In the evening, Father walks through the door and announces that we are "stopping through" Port Royal and that I may see my mother for a while, for he has some business to settle.
When I enter the warm room of my mother's house, I let down my defenses and embrace her warmly.
"How are you, dear? How is…your father?"
"We are both…well." I answer. Lying to Mother is difficult.
Then, as I always do when I visit her, I beg her to let me live with her. And, as always, she shakes her head sadly.
"You can't leave your father all alone on that ship, can you? And you know how attached Hannah is to you, what with her losing her one child to the epidemic and her husband at war – she's all alone in the world. Also, the fresh air is good for you – you've always been ever so frail and weak as a little girl, I thought it was best to let you breathe in the salty sea air and get stronger."
I don't tell Mother that I barely ever go outside, and that I am kept inside studying from dawn to dusk. It'll just upset her – what is the point?
What I really want to ask her is why things can't go back to the way they used to be. I want it the way it was before my father became Lord Cutler Beckett. He was just Governor Beckett, the governor, but still a man full of heart and laughter, a man who would pick me up and twirl me around, and who would let his precious daughter run around the streets of Port Royal.

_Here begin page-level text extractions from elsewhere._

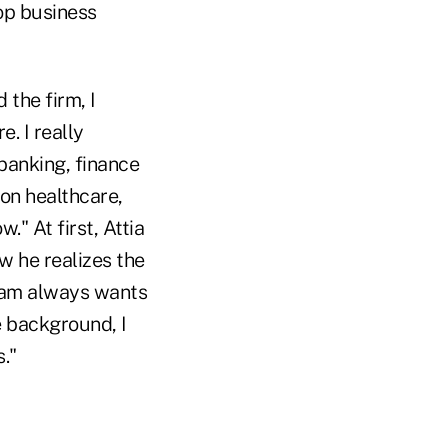
top business
 the firm, I
. I really
banking, finance
 on healthcare,
." At first, Attia
w he realizes the
team always wants
e background, I
."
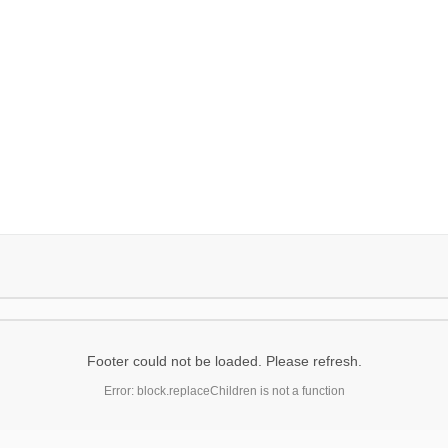
!
Footer could not be loaded. Please refresh.
Error: block.replaceChildren is not a function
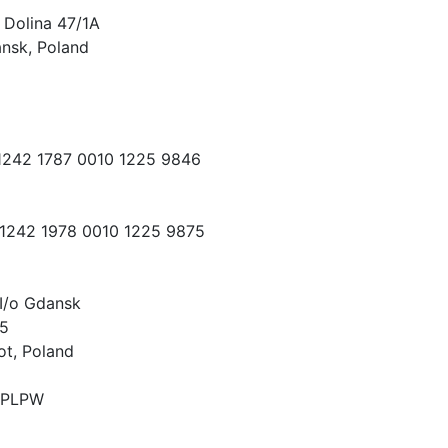
 Dolina 47/1A
nsk, Poland
 1242 1787 0010 1225 9846
 1242 1978 0010 1225 9875
I/o Gdansk
15
ot, Poland
PLPW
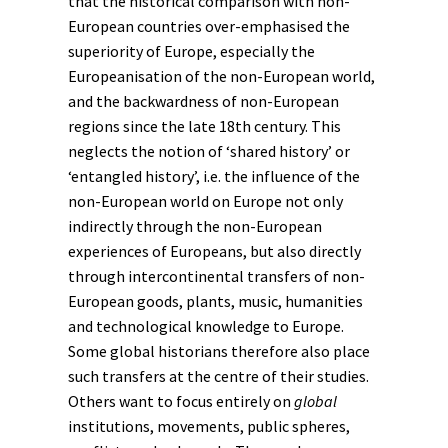
that the historical comparison with non-
European countries over-emphasised the
superiority of Europe, especially the
Europeanisation
of the non-European world,
and the backwardness of non-European
regions since the late 18th century. This
neglects the notion of ‘shared history’ or
‘entangled history’, i.e. the influence of the
non-European world on Europe not only
indirectly through the non-European
experiences of Europeans, but also directly
through intercontinental transfers of non-
European goods, plants, music, humanities
and technological knowledge to Europe.
Some global historians therefore also place
such transfers at the centre of their studies.
Others want to focus entirely on
global
institutions, movements, public spheres,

It was so long ago, I barely remember. Yet some parts I do.
When he became Lord Cutler Beckett, all of that changed. He started traveling on the ship, leaving Mother and I for months, and finally, when I got fever when I was three, abandoning us for a year. When I was four, still a frail and weak little thing, Mother gave me up to Father for my health.

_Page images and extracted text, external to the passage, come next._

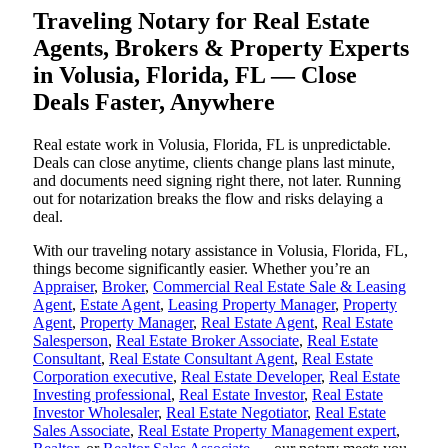
Traveling Notary for Real Estate
Agents, Brokers & Property Experts
in Volusia, Florida, FL — Close
Deals Faster, Anywhere
Real estate work in Volusia, Florida, FL is unpredictable.
Deals can close anytime, clients change plans last minute,
and documents need signing right there, not later. Running
out for notarization breaks the flow and risks delaying a
deal.
With our traveling notary assistance in Volusia, Florida, FL,
things become significantly easier. Whether you’re an
Appraiser
,
Broker
,
Commercial Real Estate Sale & Leasing
Agent
,
Estate Agent
,
Leasing Property Manager
,
Property
Agent
,
Property Manager
,
Real Estate Agent
,
Real Estate
Salesperson
,
Real Estate Broker Associate
,
Real Estate
Consultant
,
Real Estate Consultant Agent
,
Real Estate
Corporation executive
,
Real Estate Developer
,
Real Estate
Investing professional
,
Real Estate Investor
,
Real Estate
Investor Wholesaler
,
Real Estate Negotiator
,
Real Estate
Sales Associate
,
Real Estate Property Management expert
,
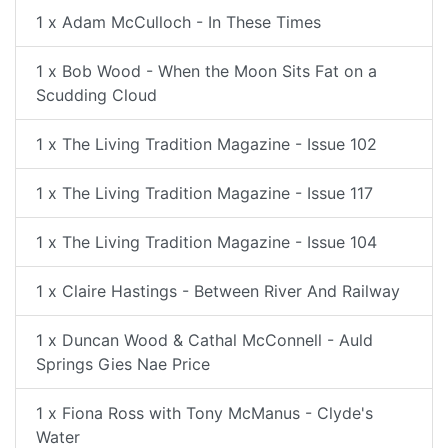
1 x Adam McCulloch - In These Times
1 x Bob Wood - When the Moon Sits Fat on a
Scudding Cloud
1 x The Living Tradition Magazine - Issue 102
1 x The Living Tradition Magazine - Issue 117
1 x The Living Tradition Magazine - Issue 104
1 x Claire Hastings - Between River And Railway
1 x Duncan Wood & Cathal McConnell - Auld
Springs Gies Nae Price
1 x Fiona Ross with Tony McManus - Clyde's
Water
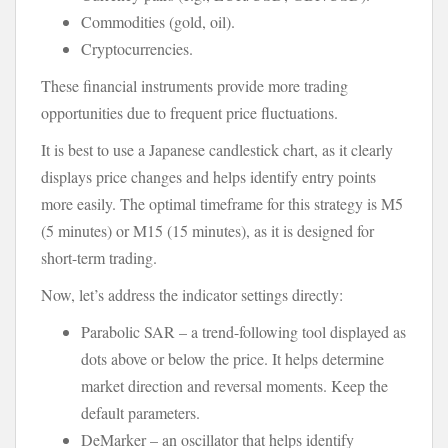
Commodities (gold, oil).
Cryptocurrencies.
These financial instruments provide more trading
opportunities due to frequent price fluctuations.
It is best to use a Japanese candlestick chart, as it clearly
displays price changes and helps identify entry points
more easily. The optimal timeframe for this strategy is M5
(5 minutes) or M15 (15 minutes), as it is designed for
short-term trading.
Now, let’s address the indicator settings directly:
Parabolic SAR – a trend-following tool displayed as
dots above or below the price. It helps determine
market direction and reversal moments. Keep the
default parameters.
DeMarker – an oscillator that helps identify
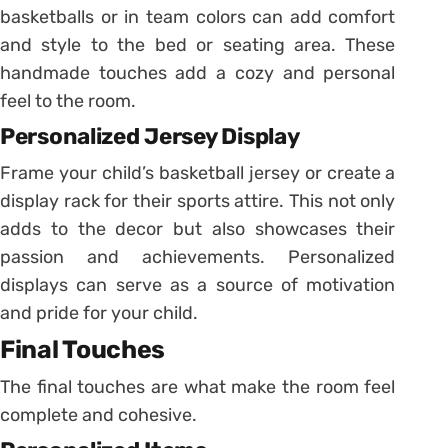
basketballs or in team colors can add comfort
and style to the bed or seating area. These
handmade touches add a cozy and personal
feel to the room.
Personalized Jersey Display
Frame your child’s basketball jersey or create a
display rack for their sports attire. This not only
adds to the decor but also showcases their
passion and achievements. Personalized
displays can serve as a source of motivation
and pride for your child.
Final Touches
The final touches are what make the room feel
complete and cohesive.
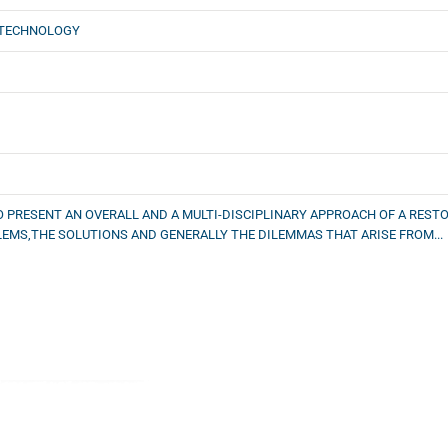
 TECHNOLOGY
O PRESENT AN OVERALL AND A MULTI-DISCIPLINARY APPROACH OF A RES
MS,THE SOLUTIONS AND GENERALLY THE DILEMMAS THAT ARISE FROM...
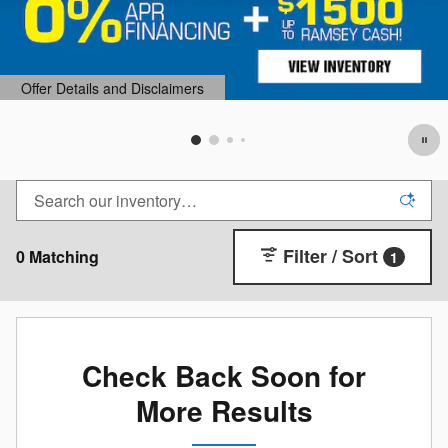
Offer Details and Disclaimers
Open Details Modal
Filter / Sort
0 Matching
1
Check Back Soon for
More Results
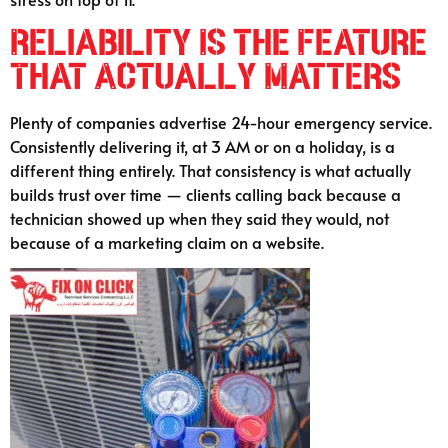
Reliability Is the Feature
That Actually Matters
Plenty of companies advertise 24-hour emergency service.
Consistently delivering it, at 3 AM or on a holiday, is a
different thing entirely. That consistency is what actually
builds trust over time — clients calling back because a
technician showed up when they said they would, not
because of a marketing claim on a website.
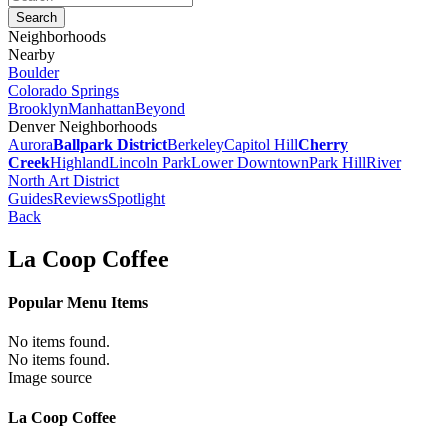
Neighborhoods
Nearby
Boulder
Colorado Springs
Brooklyn
Manhattan
Beyond
Denver Neighborhoods
Aurora
Ballpark District
Berkeley
Capitol Hill
Cherry
Creek
Highland
Lincoln Park
Lower Downtown
Park Hill
River
North Art District
Guides
Reviews
Spotlight
Back
La Coop Coffee
Popular Menu Items
No items found.
No items found.
Image source
La Coop Coffee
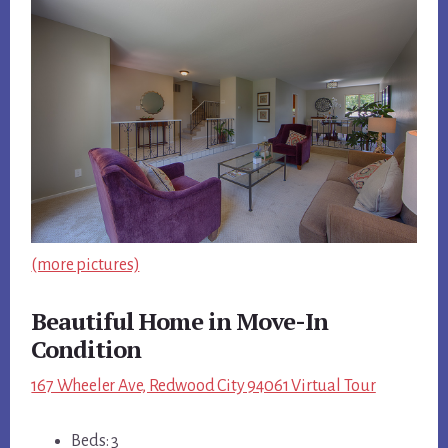
(more pictures)
Beautiful Home in Move-In
Condition
167 Wheeler Ave, Redwood City 94061 Virtual Tour
Beds: 3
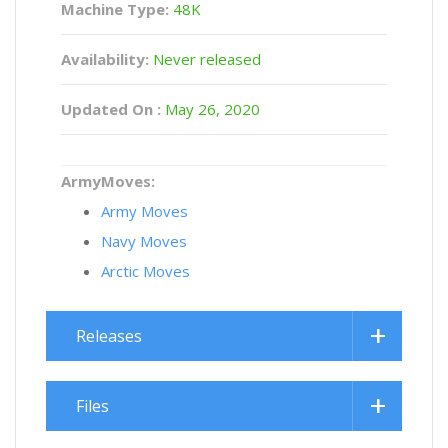
Machine Type:
48K
Availability:
Never released
Updated On :
May 26, 2020
ArmyMoves:
Army Moves
Navy Moves
Arctic Moves
Releases
Files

Now, I sail with him and see Mother occasionally. It's been like this for years, and it hurts. Well, it's nothing new. Sailing will hurt, unless, of course, it was with Jack and the others…

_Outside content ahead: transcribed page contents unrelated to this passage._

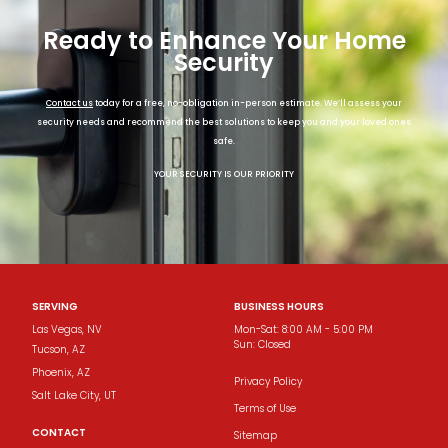
Ready to Enhance Your Home
Security
Contact us
today for a free, no-obligation in-person estimate. We’ll assess your
security needs and recommend the best solutions to keep you and your loved ones
safe.
YOUR SECURITY IS OUR PRIORITY
SERVING
BUSINESS HOURS
Las Vegas, NV
Mon-Sat: 8:00 AM - 5:00 PM
Sun: Closed
Tucson​, AZ
Phoenix​, AZ
Privacy Policy
Salt Lake City, UT
Terms of Use
CONTACT
Sitemap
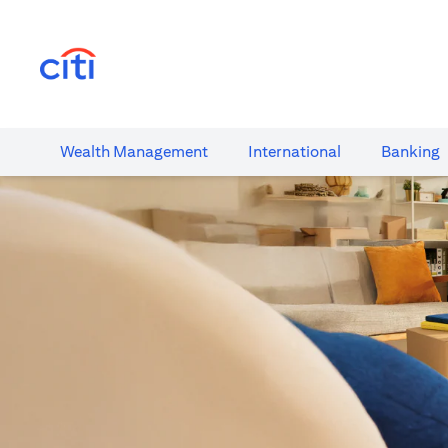
(opens in a new tab)
Wealth​ Management
International​
Banking​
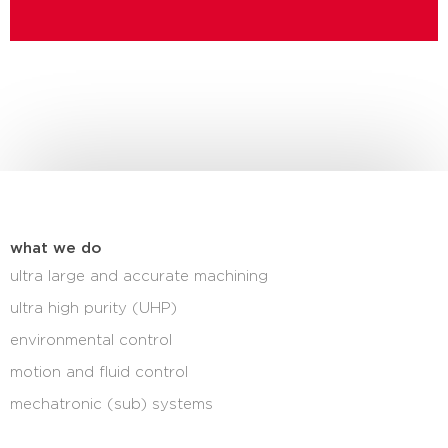
what we do
ultra large and accurate machining
ultra high purity (UHP)
environmental control
motion and fluid control
mechatronic (sub) systems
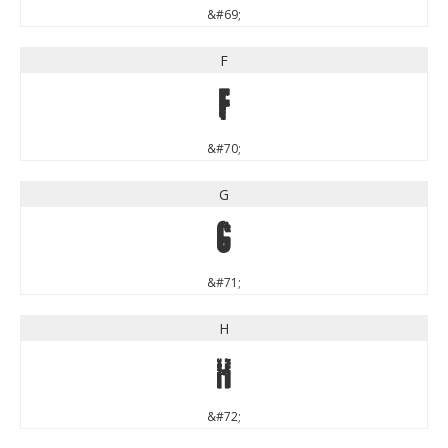
&#69;
F
F
&#70;
G
G
&#71;
H
H
&#72;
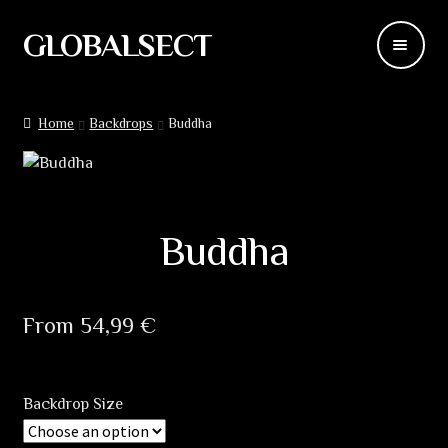
GLOBALSECT
Skip
Skip
to
to
navigation
content
Backdrops
Home
Backdrops
Buddha
Wear
Deco
Buddha
Releases
Blog
From
54,99
€
Team
Backdrop Size
Contacts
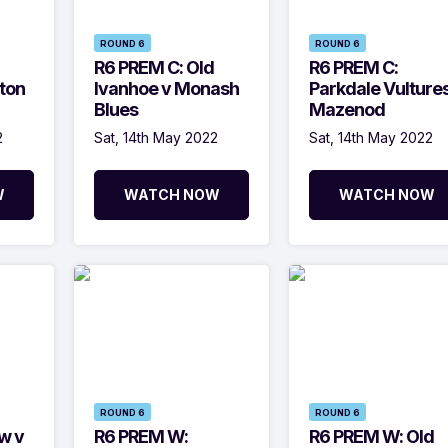
ROUND 6
ROUND 6
R6 PREM C: Old
R6 PREM C:
ton
Ivanhoe v Monash
Parkdale Vultures
Blues
Mazenod
2
Sat, 14th May 2022
Sat, 14th May 2022
W
WATCH NOW
WATCH NOW
ROUND 6
ROUND 6
w v
R6 PREM W:
R6 PREM W: Old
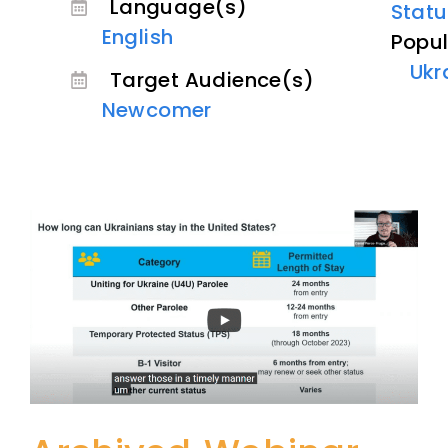
Language(s)
Statu
English
Popul
Ukr
Target Audience(s)
Newcomer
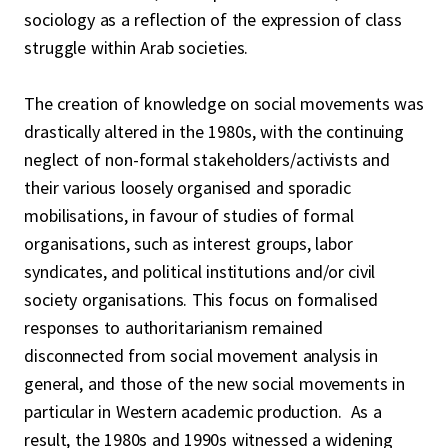
sociology as a reflection of the expression of class
struggle within Arab societies.
The creation of knowledge on social movements was
drastically altered in the 1980s, with the continuing
neglect of non-formal stakeholders/activists and
their various loosely organised and sporadic
mobilisations, in favour of studies of formal
organisations, such as interest groups, labor
syndicates, and political institutions and/or civil
society organisations. This focus on formalised
responses to authoritarianism remained
disconnected from social movement analysis in
general, and those of the new social movements in
particular in Western academic production. As a
result, the 1980s and 1990s witnessed a widening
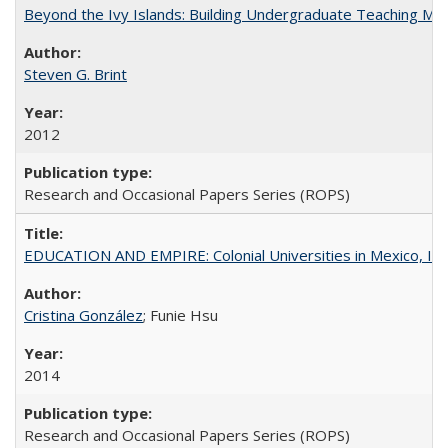
Beyond the Ivy Islands: Building Undergraduate Teaching Musc
Steven G. Brint
2012
Research and Occasional Papers Series (ROPS)
EDUCATION AND EMPIRE: Colonial Universities in Mexico, Ind
Cristina González
; Funie Hsu
2014
Research and Occasional Papers Series (ROPS)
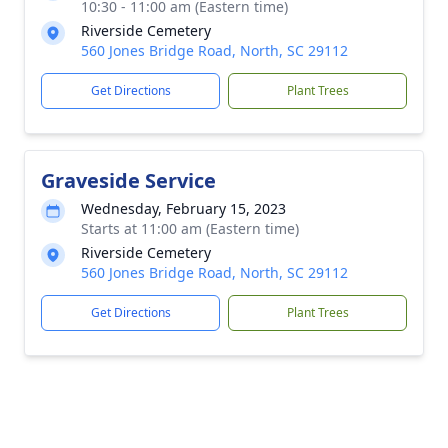
10:30 - 11:00 am (Eastern time)
Riverside Cemetery
560 Jones Bridge Road, North, SC 29112
Get Directions
Plant Trees
Graveside Service
Wednesday, February 15, 2023
Starts at 11:00 am (Eastern time)
Riverside Cemetery
560 Jones Bridge Road, North, SC 29112
Get Directions
Plant Trees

No! I don't allow myself to think of that, because it just means more pain.
Mother and I part with hugs and smiles. I am led away by Father towards the ship. The closer we get to the ship, the more serious Father's face looks.
"Now," he says once we're inside the ship, "get back to your studies. Once the clock strikes eleven, you may go to sleep."
When I got to my room to retire for sleep that night, Hannah looks at me with sorrow as she picks up my shirt and pants.
"Miss, when a' you going to start wearing your pretty dresses again? You looked so nice in them, too."
"Hannah, I'll stop when you stop calling me 'miss'."
"Which is never, right, miss?"
"Precisely."
Hannah shakes her head and leaves my room.
As I lie awake, I think about what I just said. True, Hannah will never cease to call me "miss", but I lied. I'll star to wear dresses when things change. When…when Jack comes again, and Gibbs and Cotton and all the rest of the crew. And…Elizabeth. Oh, Elizabeth was just like a second mother. I want to be like her. Strong, powerful, but also kind to others.
Slipping into sleep that night, my thoughts rest on one thing: the Black Pearl, Jack, and how it was a few years ago.